Die LINKE dringt nun darauf, die in der Verfassung verbrieften Rechte der nationalen Minderheiten zu erweitern. Dabei denkt sie nicht nur an die Sorben, sondern auch an die deutschen Sinti und Roma sowie an die Pflege der Regionalsprache Niederdeutsch. In einem von der Linksfraktion im Landtag vorgelegten Entwurf zur Änderung der Verfassung soll es sich in Artikel 25 um das Recht auf nationale Identität und Muttersprache drehen. Die in Brandenburg lebenden Angehörigen nationaler Minderheiten, die nach einem EU-Rahmenübereinkommen zu ihrem eigenen Schutz als solche anerkannt sind, haben »das Recht, ihre ethnische, kulturelle und sprachliche Identität frei zum Ausdruck zu bringen, zu bewahren und weiterzuentwickeln, frei von jeglichen Versuchen, gegen ihren Willen assimiliert zu werden«. So heißt es in der »nd« vorliegenden Fassung.

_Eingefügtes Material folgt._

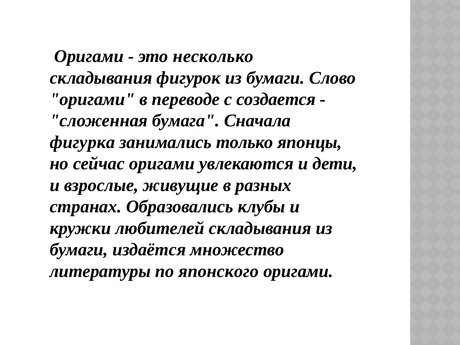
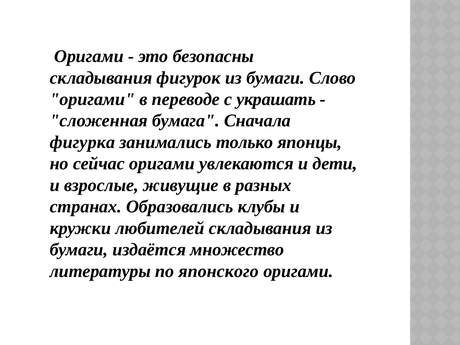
несколько: несколько -> безопасны
создается: создается -> украшать
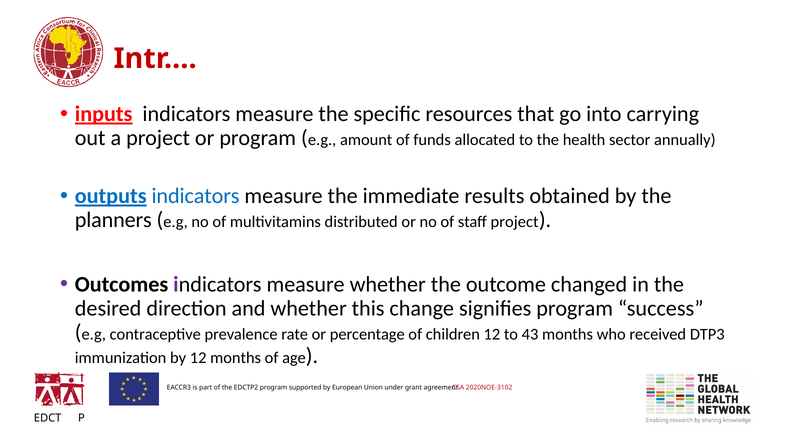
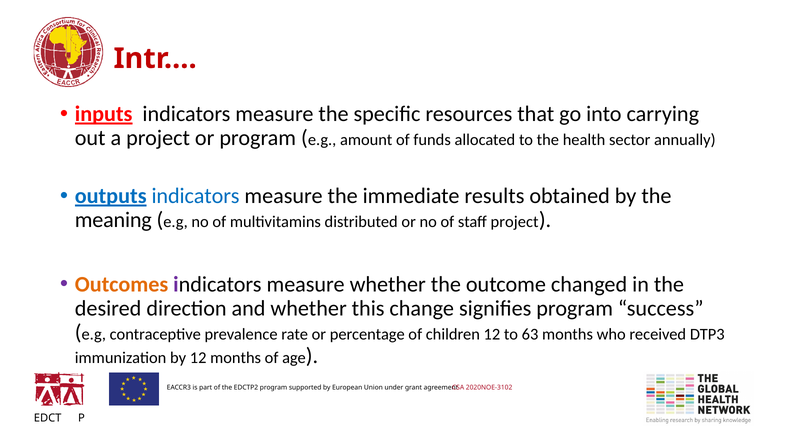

Assimilation bedeutet in diesem Zusammenhang das Ablegen der Eigenheiten und die völlige Anpassung an die deutschen Nachbarn. Dieses Schicksal erlitten seit dem Mittelalter die verschiedenen slawischen Stämme, die auf heute ostdeutschem Gebiet siedelten und im Zuge der Ostexpansion unter deutsche Herrschaft gerieten. Darunter waren auch die zahlreichen Sorben, die einst weit über die Grenzen der Lausitz hinaus siedelten. Nur in einem begrenzten Gebiet haben sie sich bis heute halten können.
»Das Bekenntnis zu einer nationalen Minderheit ist frei und darf weder bestritten noch nachgeprüft werden«, heißt es weiter im Verfassungsentwurf der Linksfraktion. Hintergrund dieser Formulierung ist, dass die Sorben nur dann eine Chance haben, weiter zu überdauern, wenn sich Deutsche dazu entschließen, durch Einheiraten in eine sorbische Familie oder einfach so die Sprache zu erlernen und die Bräuche zu pflegen.

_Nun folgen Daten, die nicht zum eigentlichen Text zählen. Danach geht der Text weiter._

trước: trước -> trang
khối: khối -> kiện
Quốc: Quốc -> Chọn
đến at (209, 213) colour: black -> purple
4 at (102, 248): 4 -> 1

Ein herausragendes Beispiel dafür ist Měto Nowak. Geboren wurde er als Martin Neumann in Berlin in einer Familie ohne jeden Bezug zu den Sorben. Er lernte die Sprache erst ein bisschen, dann perfekt, arbeitete im Witaj-Sprachenzentrum, übernahm Funktionen im Dachverband Domowina und ist heute Referent der Landesbeauftragten für Angelegenheiten der Sorben.
Der Landesverband deutscher Sinti und Roma wird seit 2018 mit 5000
Euro im Jahr für das Gedenken an die Verfolgung der Volksgruppe in der NSZeit vom Land Brandenburg unterstützt. So ist der Bahnhof von Prenzlau inzwischen auch niederdeutsch als Bahnhof Prentzlow beschildert. In der Verfassung aber tauchen Sinti und Roma sowie das sogenannte Plattdeutsche bisher nicht auf.
Hier setzt die Linksfraktion an. In Artikel 25, Absatz 2 der Landesverfassung soll Niederdeutsch als »unverzichtbarer Bestandteil des kulturellen Erbes des Landes Brandenburg« verankert und künftig geschützt und gepflegt werden. Was zu den Sorben bisher in Artikel 25 stand, soll sich künftig in Artikel 25a finden. Der neu eingefügte Artikel 25b lautete dann: »Die nationale Minderheit deutscher Sinti und Roma hat das Recht auf Schutz und Förderung ihrer Identität durch das Land. Das Land, die Gemeinden und Gemeindeverbände wirken der Diskriminierung von Angehörigen der Minderheit entgegen und halten die Erinnerung an den nationalsozialistischen Völkermord wach.«
Die Linksfraktion hat ihren Entwurf an SPD, CDU, Grüne und Freie Wähler übermittelt. »Mit der Übermittlung des Gesetzentwurfs verbinden meine Fraktion und ich persönlich die Erwartung, dass es bis Ende Februar gelingt, auf möglichst breiter Basis einen gemeinsamen Gesetzentwurf zu erarbeiten«, erklärt Fraktionschefin Kathrin Dannenberg. Die LINKE erinnert daran, dass Minderheitenpolitik im Landtag in den letzten zehn Jahren fast immer fraktionsübergreifend getragen gewesen sei, so auch bei den Novellierungen des Sorben/Wenden-Gesetzes 2014 und 2018.